+++ Available records

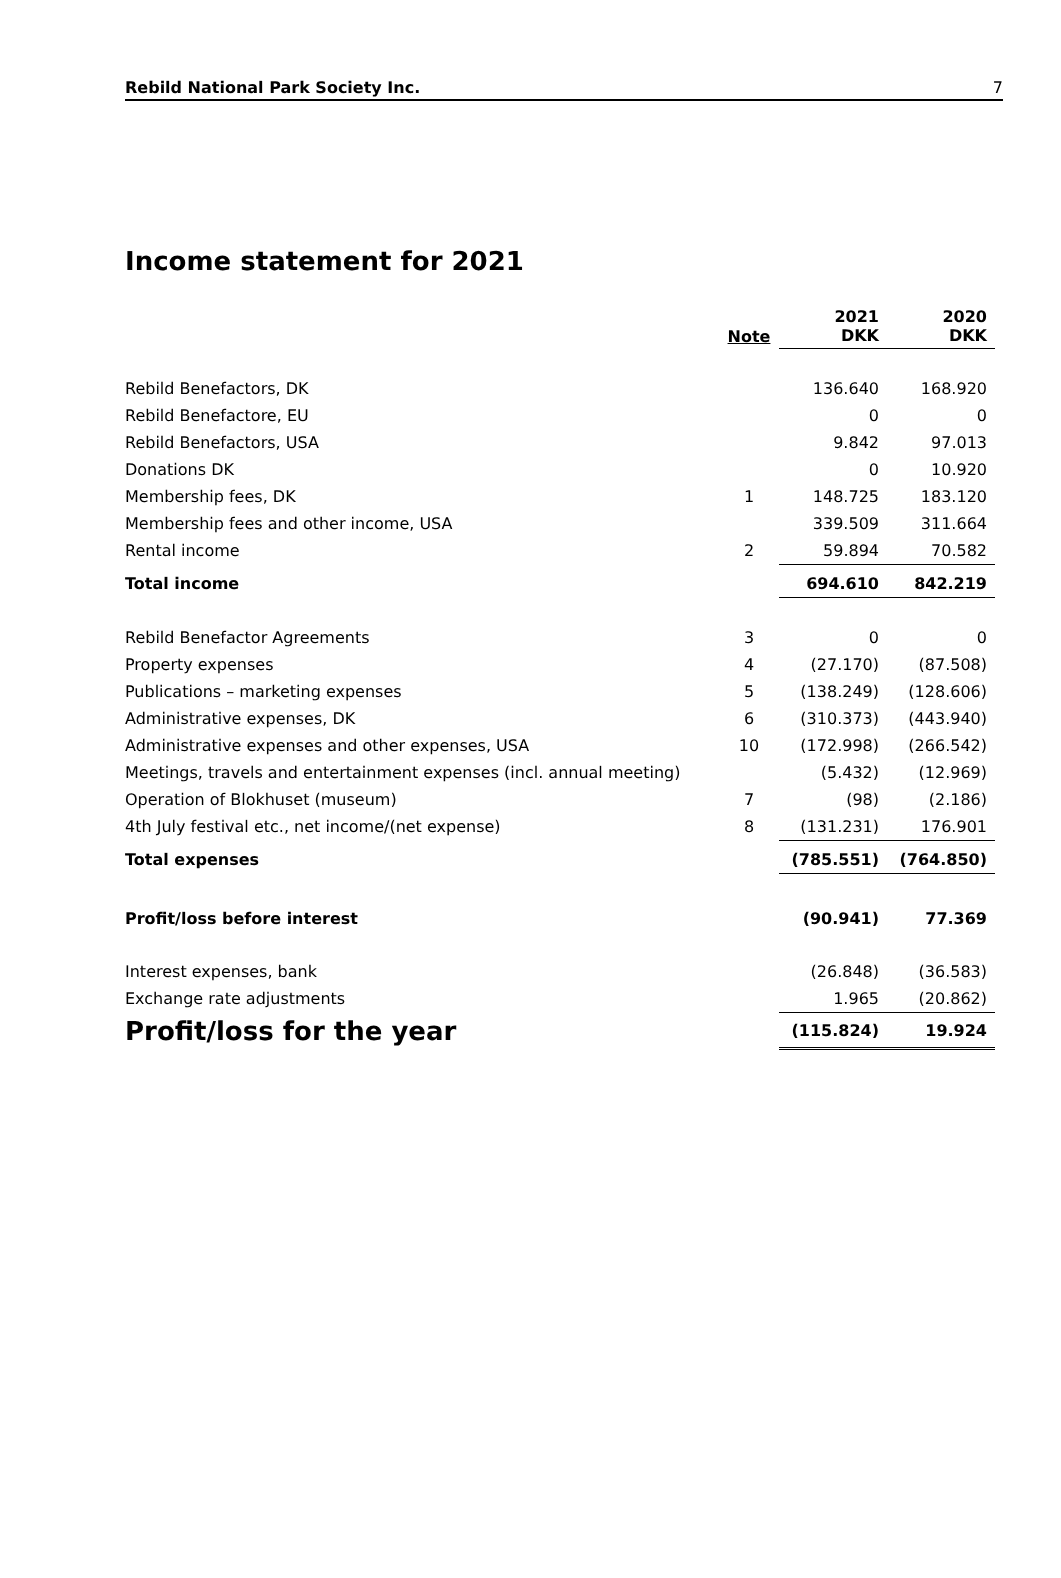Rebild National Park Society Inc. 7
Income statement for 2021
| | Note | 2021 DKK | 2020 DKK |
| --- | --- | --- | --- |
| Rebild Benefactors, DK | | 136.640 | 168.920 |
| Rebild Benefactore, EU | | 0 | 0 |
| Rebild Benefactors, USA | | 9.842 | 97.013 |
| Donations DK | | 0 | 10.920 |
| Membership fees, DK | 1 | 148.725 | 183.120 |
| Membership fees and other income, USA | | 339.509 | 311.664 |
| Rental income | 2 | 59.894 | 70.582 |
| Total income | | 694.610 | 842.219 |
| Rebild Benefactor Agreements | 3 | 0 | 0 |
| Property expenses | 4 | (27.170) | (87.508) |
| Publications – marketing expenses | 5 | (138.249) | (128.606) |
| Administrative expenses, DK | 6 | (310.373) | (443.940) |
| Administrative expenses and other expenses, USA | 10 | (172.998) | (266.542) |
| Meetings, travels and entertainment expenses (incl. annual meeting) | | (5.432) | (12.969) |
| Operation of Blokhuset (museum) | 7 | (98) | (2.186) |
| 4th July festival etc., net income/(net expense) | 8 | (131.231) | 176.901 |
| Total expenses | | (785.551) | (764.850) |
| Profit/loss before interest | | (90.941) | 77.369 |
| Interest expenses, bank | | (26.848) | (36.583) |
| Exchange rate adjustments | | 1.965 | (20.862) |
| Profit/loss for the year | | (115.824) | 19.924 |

++++++
+++ Available records

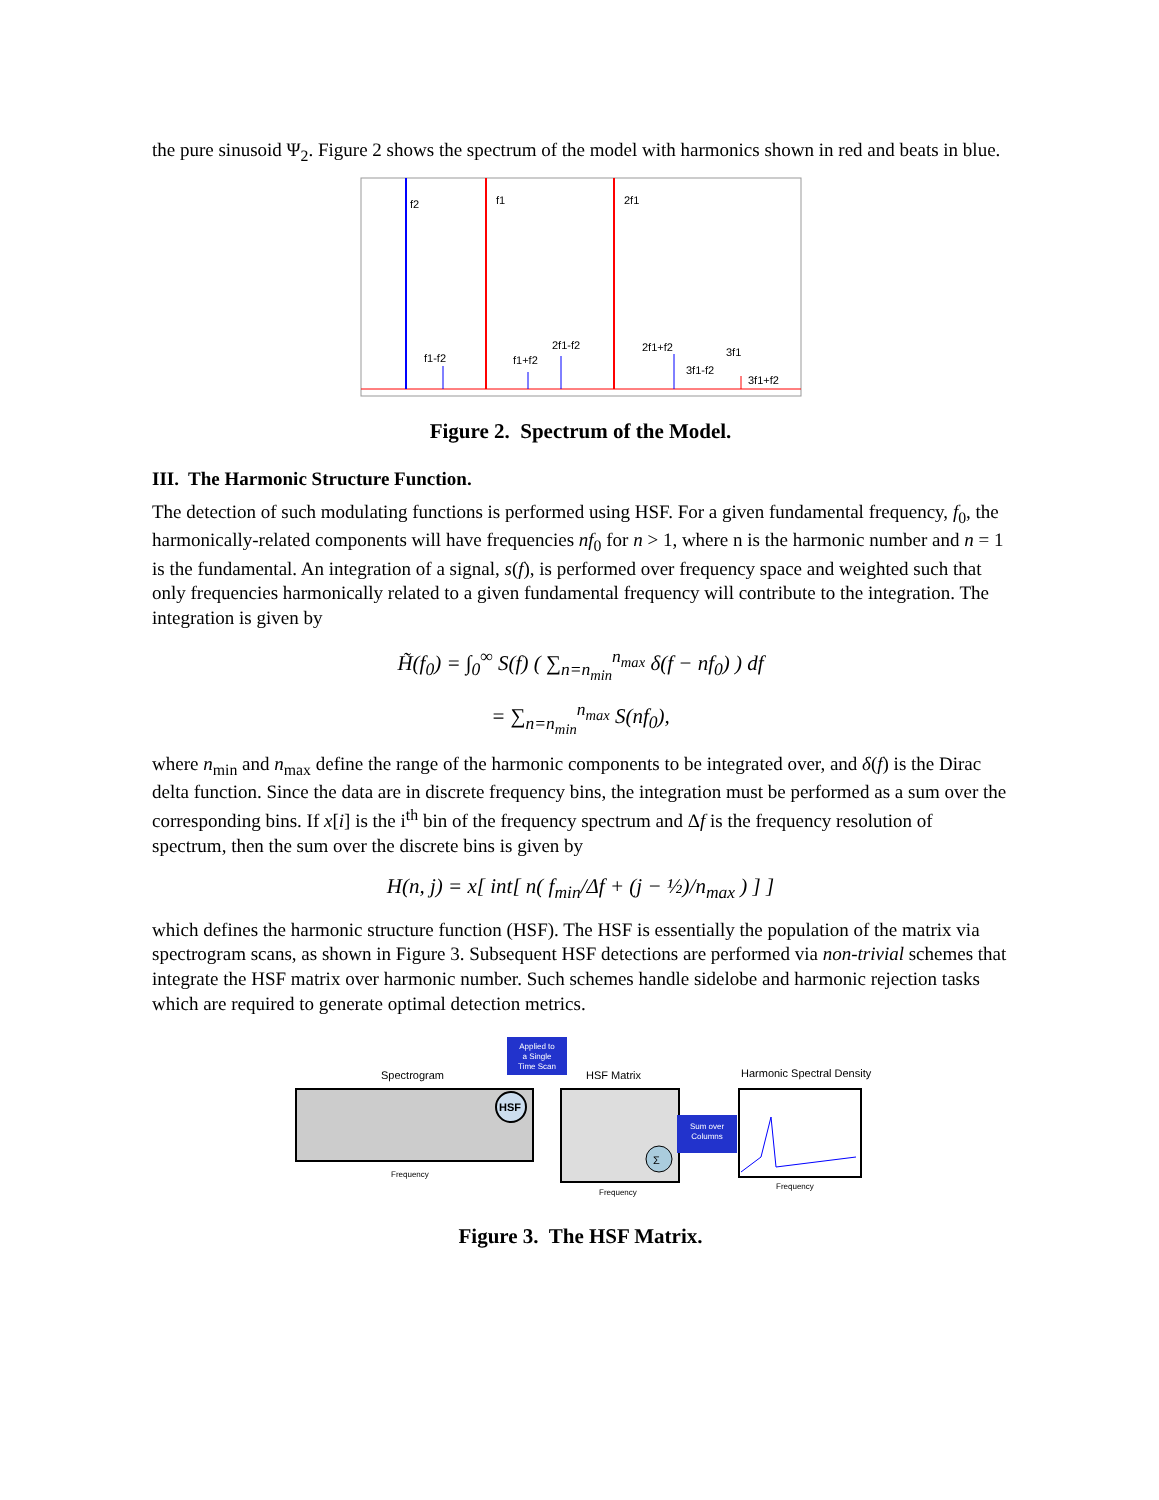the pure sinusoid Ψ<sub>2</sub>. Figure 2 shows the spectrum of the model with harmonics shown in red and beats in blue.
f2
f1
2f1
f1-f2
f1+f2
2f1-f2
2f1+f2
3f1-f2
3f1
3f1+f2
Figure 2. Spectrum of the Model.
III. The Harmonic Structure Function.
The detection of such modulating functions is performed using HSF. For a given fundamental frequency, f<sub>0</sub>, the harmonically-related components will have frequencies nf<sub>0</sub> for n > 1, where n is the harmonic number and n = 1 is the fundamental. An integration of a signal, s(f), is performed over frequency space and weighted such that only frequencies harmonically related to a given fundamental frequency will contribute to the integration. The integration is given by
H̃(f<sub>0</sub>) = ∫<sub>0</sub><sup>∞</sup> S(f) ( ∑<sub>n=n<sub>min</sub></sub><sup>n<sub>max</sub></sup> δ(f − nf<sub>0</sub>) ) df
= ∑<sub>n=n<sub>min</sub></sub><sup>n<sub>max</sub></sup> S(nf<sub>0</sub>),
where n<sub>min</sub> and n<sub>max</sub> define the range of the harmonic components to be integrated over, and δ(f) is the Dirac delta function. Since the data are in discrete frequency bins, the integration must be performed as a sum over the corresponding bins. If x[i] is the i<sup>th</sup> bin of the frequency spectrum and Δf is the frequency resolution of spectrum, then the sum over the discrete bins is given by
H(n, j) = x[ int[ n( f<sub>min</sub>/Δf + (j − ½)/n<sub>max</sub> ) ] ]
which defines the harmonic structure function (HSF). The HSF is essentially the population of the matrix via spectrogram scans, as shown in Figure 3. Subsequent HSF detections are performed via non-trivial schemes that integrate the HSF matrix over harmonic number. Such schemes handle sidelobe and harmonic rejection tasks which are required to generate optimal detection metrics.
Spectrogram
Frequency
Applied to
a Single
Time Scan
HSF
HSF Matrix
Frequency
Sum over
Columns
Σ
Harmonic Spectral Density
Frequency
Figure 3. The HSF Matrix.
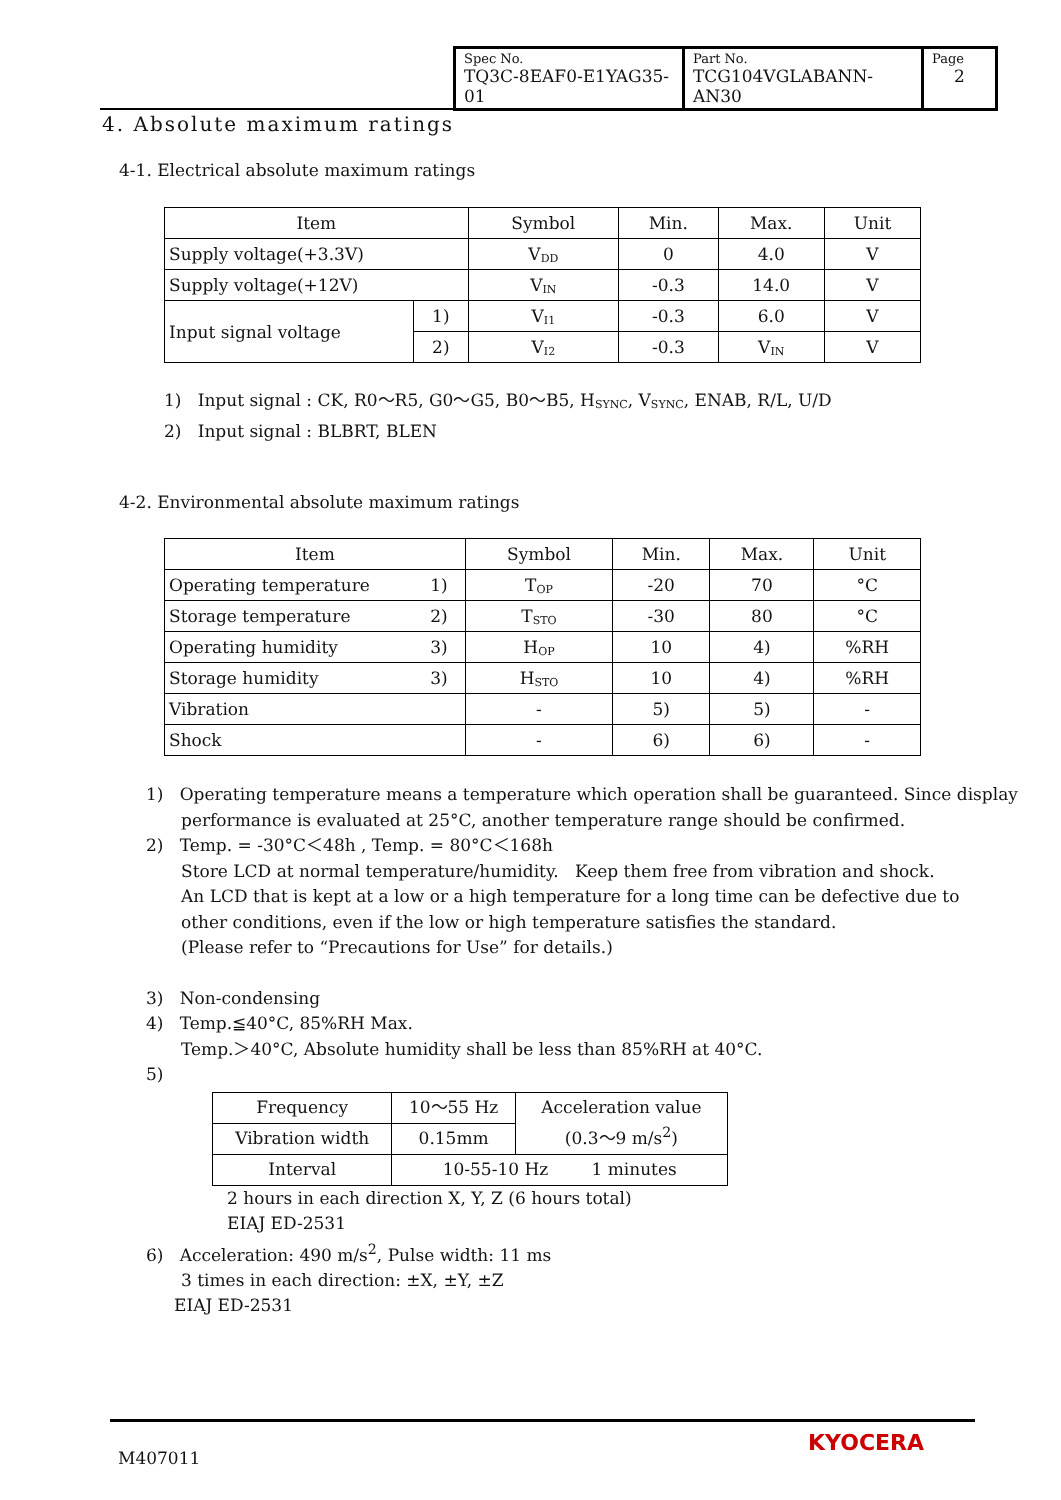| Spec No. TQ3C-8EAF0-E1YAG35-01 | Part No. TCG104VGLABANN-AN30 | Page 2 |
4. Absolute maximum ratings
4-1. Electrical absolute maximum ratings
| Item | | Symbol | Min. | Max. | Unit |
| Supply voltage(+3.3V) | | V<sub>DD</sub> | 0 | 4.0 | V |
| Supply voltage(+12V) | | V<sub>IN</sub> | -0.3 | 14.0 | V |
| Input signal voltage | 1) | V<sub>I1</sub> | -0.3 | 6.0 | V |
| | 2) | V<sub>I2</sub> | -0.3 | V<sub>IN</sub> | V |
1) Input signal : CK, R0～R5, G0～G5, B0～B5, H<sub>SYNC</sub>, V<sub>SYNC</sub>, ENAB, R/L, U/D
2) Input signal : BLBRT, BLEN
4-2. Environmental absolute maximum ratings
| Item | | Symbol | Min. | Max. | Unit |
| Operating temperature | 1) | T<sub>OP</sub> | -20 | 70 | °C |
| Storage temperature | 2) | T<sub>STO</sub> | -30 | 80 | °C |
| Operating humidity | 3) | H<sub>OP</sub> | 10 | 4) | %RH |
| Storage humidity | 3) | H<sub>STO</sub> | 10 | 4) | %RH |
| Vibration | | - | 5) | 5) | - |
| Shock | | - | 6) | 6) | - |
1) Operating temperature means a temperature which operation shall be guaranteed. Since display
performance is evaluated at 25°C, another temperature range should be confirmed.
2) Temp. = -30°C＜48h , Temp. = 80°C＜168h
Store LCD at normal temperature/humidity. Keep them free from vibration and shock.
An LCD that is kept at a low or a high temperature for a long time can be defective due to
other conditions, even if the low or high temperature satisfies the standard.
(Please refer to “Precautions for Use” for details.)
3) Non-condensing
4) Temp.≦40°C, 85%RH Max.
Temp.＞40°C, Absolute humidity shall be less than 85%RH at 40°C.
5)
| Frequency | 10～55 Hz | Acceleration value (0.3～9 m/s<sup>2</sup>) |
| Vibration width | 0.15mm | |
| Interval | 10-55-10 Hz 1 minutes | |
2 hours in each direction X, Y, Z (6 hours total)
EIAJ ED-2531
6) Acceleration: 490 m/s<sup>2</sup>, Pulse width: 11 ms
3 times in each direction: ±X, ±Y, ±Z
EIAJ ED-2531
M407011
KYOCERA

++++++

Requirement:
Your task is to restate, word for word, only those lines above that fall between the line holding "Shock | | - |" and the line holding "other conditions, even", inclusive.

Exercise output:
| Shock | | - | 6) | 6) | - |
1) Operating temperature means a temperature which operation shall be guaranteed. Since display
performance is evaluated at 25°C, another temperature range should be confirmed.
2) Temp. = -30°C＜48h , Temp. = 80°C＜168h
Store LCD at normal temperature/humidity. Keep them free from vibration and shock.
An LCD that is kept at a low or a high temperature for a long time can be defective due to
other conditions, even if the low or high temperature satisfies the standard.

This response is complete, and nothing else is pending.